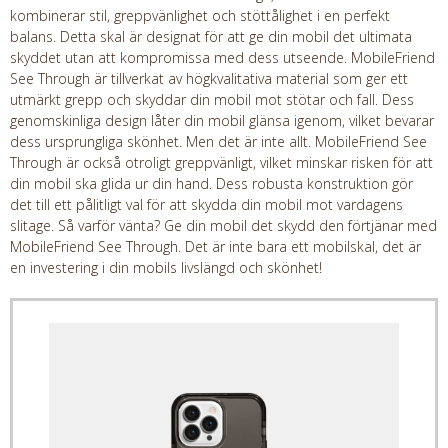
kombinerar stil, greppvänlighet och stöttålighet i en perfekt
balans. Detta skal är designat för att ge din mobil det ultimata
skyddet utan att kompromissa med dess utseende. MobileFriend
See Through är tillverkat av högkvalitativa material som ger ett
utmärkt grepp och skyddar din mobil mot stötar och fall. Dess
genomskinliga design låter din mobil glänsa igenom, vilket bevarar
dess ursprungliga skönhet. Men det är inte allt. MobileFriend See
Through är också otroligt greppvänligt, vilket minskar risken för att
din mobil ska glida ur din hand. Dess robusta konstruktion gör
det till ett pålitligt val för att skydda din mobil mot vardagens
slitage. Så varför vänta? Ge din mobil det skydd den förtjänar med
MobileFriend See Through. Det är inte bara ett mobilskal, det är
en investering i din mobils livslängd och skönhet!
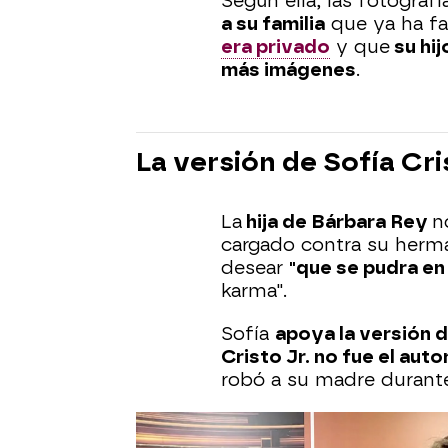
Según ella, las fotograf
a su familia
que ya ha fal
era privado
y que
su hij
más imágenes
.
La versión de Sofía Cri
La
hija de Bárbara Rey
n
cargado contra su herm
desear
"que se pudra en 
karma".
Sofía
apoya la versión 
Cristo Jr. no fue el auto
robó a su madre durant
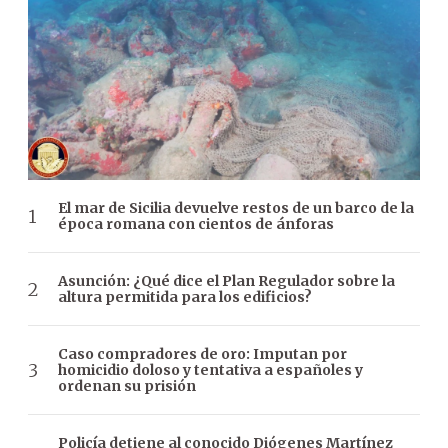
El mar de Sicilia devuelve restos de un barco de la
época romana con cientos de ánforas
Asunción: ¿Qué dice el Plan Regulador sobre la
altura permitida para los edificios?
Caso compradores de oro: Imputan por
homicidio doloso y tentativa a españoles y
ordenan su prisión
Policía detiene al conocido Diógenes Martínez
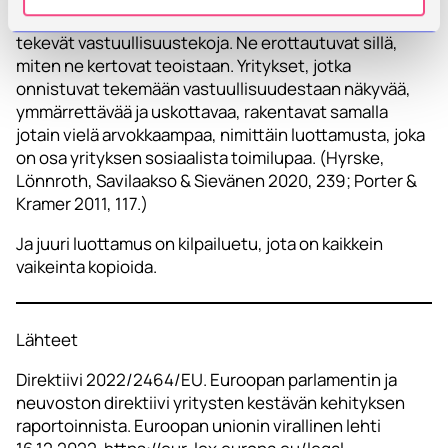
Yritykset eivät enää erotu pelkästään sillä, että ne
tekevät vastuullisuustekoja. Ne erottautuvat sillä,
miten ne kertovat teoistaan. Yritykset, jotka
onnistuvat tekemään vastuullisuudestaan näkyvää,
ymmärrettävää ja uskottavaa, rakentavat samalla
jotain vielä arvokkaampaa, nimittäin luottamusta, joka
on osa yrityksen sosiaalista toimilupaa. (Hyrske,
Lönnroth, Savilaakso & Sievänen 2020, 239; Porter &
Kramer 2011, 117.)
Ja juuri luottamus on kilpailuetu, jota on kaikkein
vaikeinta kopioida.
Lähteet
Direktiivi 2022/2464/EU. Euroopan parlamentin ja
neuvoston direktiivi yritysten kestävän kehityksen
raportoinnista. Euroopan unionin virallinen lehti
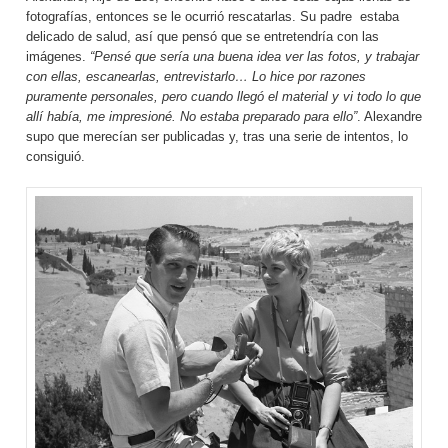
fotografías, entonces se le ocurrió rescatarlas. Su padre estaba
delicado de salud, así que pensó que se entretendría con las
imágenes.
“Pensé que sería una buena idea ver las fotos, y trabajar
con ellas, escanearlas, entrevistarlo… Lo hice por razones
puramente personales, pero cuando llegó el material y vi todo lo que
allí había, me impresioné. No estaba preparado para ello”
. Alexandre
supo que merecían ser publicadas y, tras una serie de intentos, lo
consiguió.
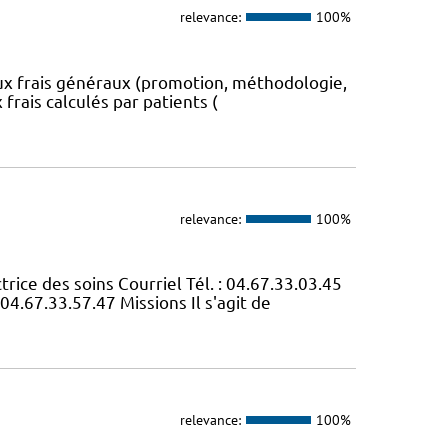
relevance:
100%
aux frais généraux (promotion, méthodologie,
 frais calculés par patients (
relevance:
100%
e des soins Courriel Tél. : 04.67.33.03.45
04.67.33.57.47 Missions Il s'agit de
relevance:
100%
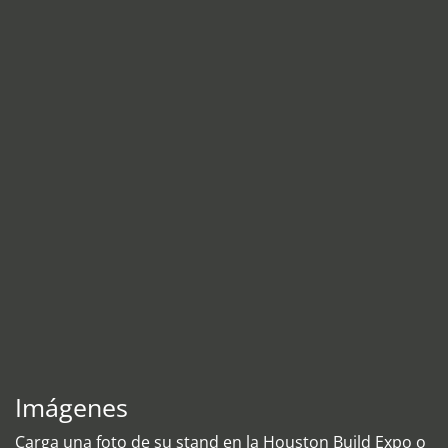
Imágenes
Carga una foto de su stand en la Houston Build Expo o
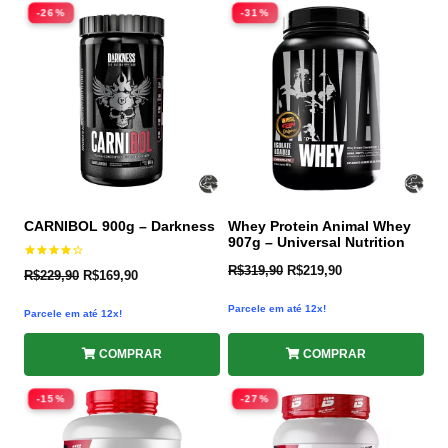
-26%
-31%
CARNIBOL 900g – Darkness
Whey Protein Animal Whey
907g – Universal Nutrition
Avaliação
R$
319,90
R$
219,90
R$
229,90
R$
169,90
4.25
de 5
Parcele em até 12x!
Parcele em até 12x!
COMPRAR
COMPRAR
-15%
-27%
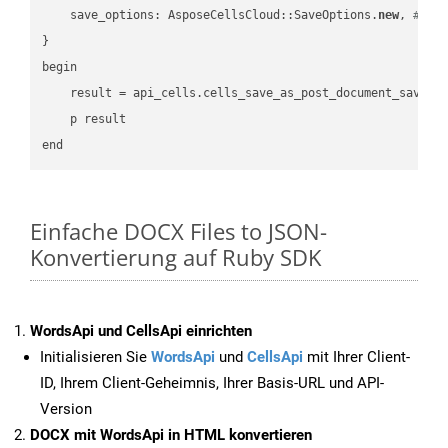
    save_options: AsposeCellsCloud::SaveOptions.
new
, 
# Sa
}

begin

    result = api_cells.cells_save_as_post_document_save_a
    p result

Einfache DOCX Files to JSON-
Konvertierung auf Ruby SDK
WordsApi und CellsApi einrichten
Initialisieren Sie
WordsApi
und
CellsApi
mit Ihrer Client-
ID, Ihrem Client-Geheimnis, Ihrer Basis-URL und API-
Version
DOCX mit WordsApi in HTML konvertieren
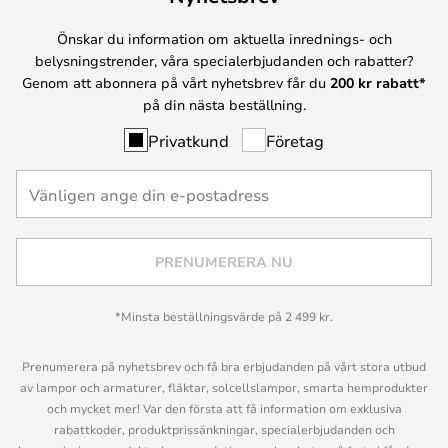
Önskar du information om aktuella inrednings- och
belysningstrender, våra specialerbjudanden och rabatter?
Genom att abonnera på vårt nyhetsbrev får du
200 kr rabatt*
på din nästa beställning.
Privatkund
Företag
PRENUMERERA NU
*Minsta beställningsvärde på 2 499 kr.
Prenumerera på nyhetsbrev och få bra erbjudanden på vårt stora utbud
av lampor och armaturer, fläktar, solcellslampor, smarta hemprodukter
och mycket mer! Var den första att få information om exklusiva
rabattkoder, produktprissänkningar, specialerbjudanden och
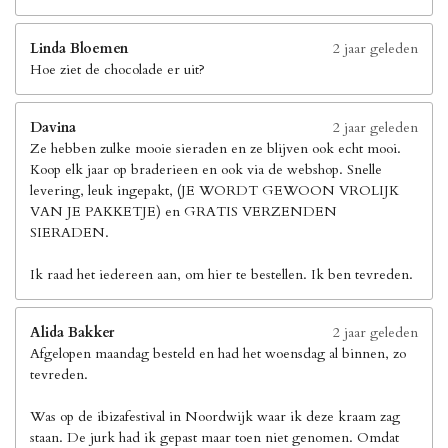
Linda Bloemen
2 jaar geleden
Hoe ziet de chocolade er uit?
Davina
2 jaar geleden
Ze hebben zulke mooie sieraden en ze blijven ook echt mooi.
Koop elk jaar op braderieen en ook via de webshop. Snelle
levering, leuk ingepakt, (JE WORDT GEWOON VROLIJK
VAN JE PAKKETJE) en GRATIS VERZENDEN
SIERADEN.
Ik raad het iedereen aan, om hier te bestellen. Ik ben tevreden.
Alida Bakker
2 jaar geleden
Afgelopen maandag besteld en had het woensdag al binnen, zo
tevreden.
Was op de ibizafestival in Noordwijk waar ik deze kraam zag
staan. De jurk had ik gepast maar toen niet genomen. Omdat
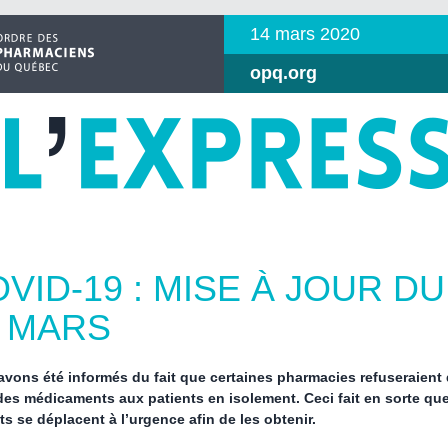
14 mars 2020
opq.org
VID-19 : MISE À JOUR DU
4 MARS
vons été informés du fait que certaines pharmacies refuseraient
 des médicaments aux patients en isolement. Ceci fait en sorte qu
ts se déplacent à l’urgence afin de les obtenir.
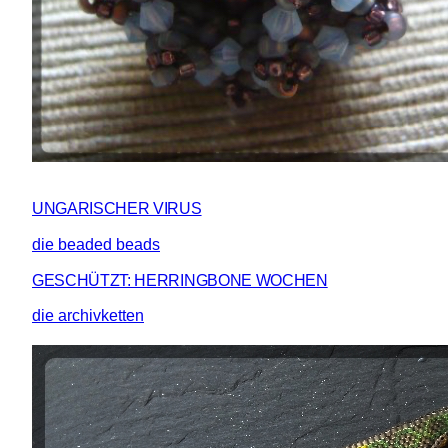
UNGARISCHER VIRUS
die beaded beads
GESCHÜTZT: HERRINGBONE WOCHEN
die archivketten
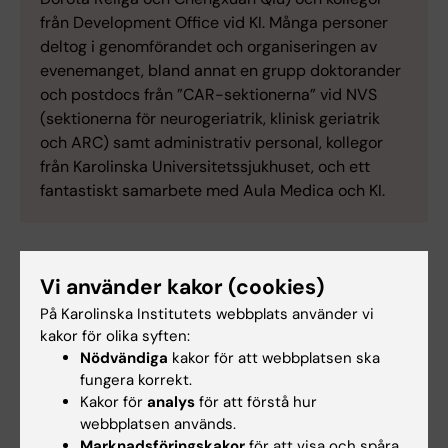
från Development Office vid KI. Många personer
deltog i genomförandet och organiseringen av
evenemanget, bland annat en grupp doktorander
och postdocs från ”CAR-sektionerna” vid NVS
(sektionerna för neurogeriatrik, klinisk geriatrik
och ARC) samt administrativ personal, kollegor
från Karolinska Universitetssjukhuset, och ett
fantastiskt samarbete med Aula Medica och KI.
Vi använder kakor (cookies)
På Karolinska Institutets webbplats använder vi
kakor för olika syften:
Nödvändiga
kakor för att webbplatsen ska
fungera korrekt.
Kakor för
analys
för att förstå hur
webbplatsen används.
Marknadsföringskakor
för att visa och spåra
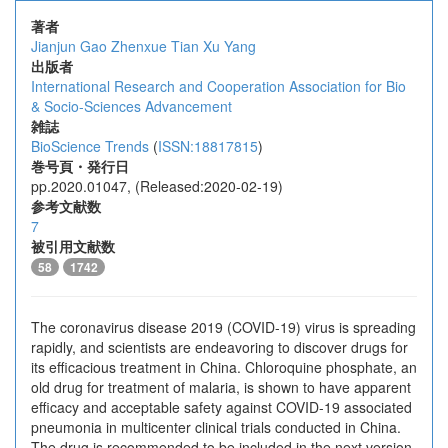
著者
Jianjun Gao
Zhenxue Tian
Xu Yang
出版者
International Research and Cooperation Association for Bio
& Socio-Sciences Advancement
雑誌
BioScience Trends
(
ISSN:18817815
)
巻号頁・発行日
pp.2020.01047, (Released:2020-02-19)
参考文献数
7
被引用文献数
58
1742
The coronavirus disease 2019 (COVID-19) virus is spreading
rapidly, and scientists are endeavoring to discover drugs for
its efficacious treatment in China. Chloroquine phosphate, an
old drug for treatment of malaria, is shown to have apparent
efficacy and acceptable safety against COVID-19 associated
pneumonia in multicenter clinical trials conducted in China.
The drug is recommended to be included in the next version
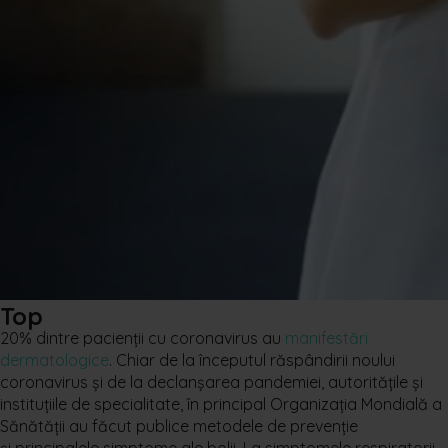
Top
20% dintre pacienții cu coronavirus au
manifestări
dermatologice
. Chiar de la începutul răspândirii noului
coronavirus și de la declanșarea pandemiei, autoritățile și
instituțiile de specialitate, în principal Organizația Mondială a
Sănătății au făcut publice metodele de prevenție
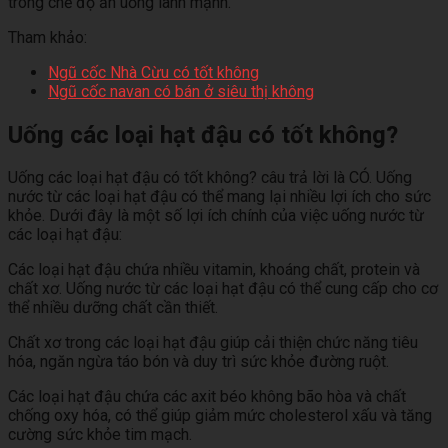
trong chế độ ăn uống lành mạnh.
Tham khảo:
Ngũ cốc Nhà Cừu có tốt không
Ngũ cốc navan có bán ở siêu thị không
Uống các loại hạt đậu có tốt không?
Uống các loại hạt đậu có tốt không? câu trả lời là CÓ. Uống
nước từ các loại hạt đậu có thể mang lại nhiều lợi ích cho sức
khỏe. Dưới đây là một số lợi ích chính của việc uống nước từ
các loại hạt đậu:
Các loại hạt đậu chứa nhiều vitamin, khoáng chất, protein và
chất xơ. Uống nước từ các loại hạt đậu có thể cung cấp cho cơ
thể nhiều dưỡng chất cần thiết.
Chất xơ trong các loại hạt đậu giúp cải thiện chức năng tiêu
hóa, ngăn ngừa táo bón và duy trì sức khỏe đường ruột.
Các loại hạt đậu chứa các axit béo không bão hòa và chất
chống oxy hóa, có thể giúp giảm mức cholesterol xấu và tăng
cường sức khỏe tim mạch.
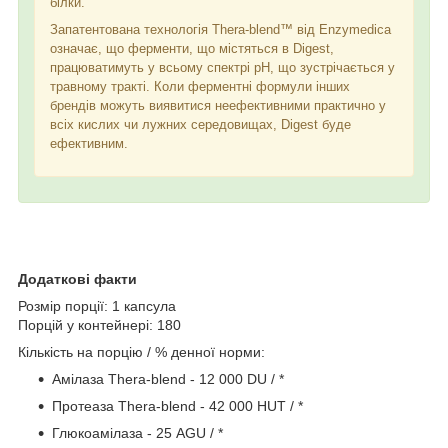
білки.
Запатентована технологія Thera-blend™ від Enzymedica
означає, що ферменти, що містяться в Digest,
працюватимуть у всьому спектрі pH, що зустрічається у
травному тракті. Коли ферментні формули інших
брендів можуть виявитися неефективними практично у
всіх кислих чи лужних середовищах, Digest буде
ефективним.
Додаткові факти
Розмір порції: 1 капсула
Порцій у контейнері: 180
Кількість на порцію / % денної норми:
Амілаза Thera-blend - 12 000 DU / *
Протеаза Thera-blend - 42 000 HUT / *
Глюкоамілаза - 25 AGU / *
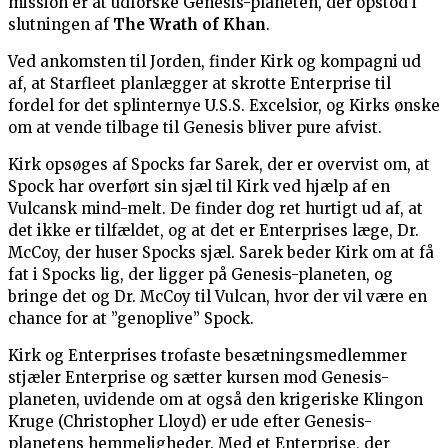
mission er at udforske Genesis-planeten, der opstod i
slutningen af
The Wrath of Khan
.
Ved ankomsten til Jorden, finder Kirk og kompagni ud
af, at Starfleet planlægger at skrotte Enterprise til
fordel for det splinternye U.S.S. Excelsior, og Kirks ønske
om at vende tilbage til Genesis bliver pure afvist.
Kirk opsøges af Spocks far Sarek, der er overvist om, at
Spock har overført sin sjæl til Kirk ved hjælp af en
Vulcansk mind-melt. De finder dog ret hurtigt ud af, at
det ikke er tilfældet, og at det er Enterprises læge, Dr.
McCoy, der huser Spocks sjæl. Sarek beder Kirk om at få
fat i Spocks lig, der ligger på Genesis-planeten, og
bringe det og Dr. McCoy til Vulcan, hvor der vil være en
chance for at ”genoplive” Spock.
Kirk og Enterprises trofaste besætningsmedlemmer
stjæler Enterprise og sætter kursen mod Genesis-
planeten, uvidende om at også den krigeriske Klingon
Kruge (Christopher Lloyd) er ude efter Genesis-
planetens hemmeligheder. Med et Enterprise, der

## Work order
In the records above, find each line that mentions the word "vårt", and copy it.

## Answer to the problem
Genom att abonnera på vårt nyhetsbrev får du
Prenumerera på nyhetsbrev och få bra erbjudanden på vårt stora utbud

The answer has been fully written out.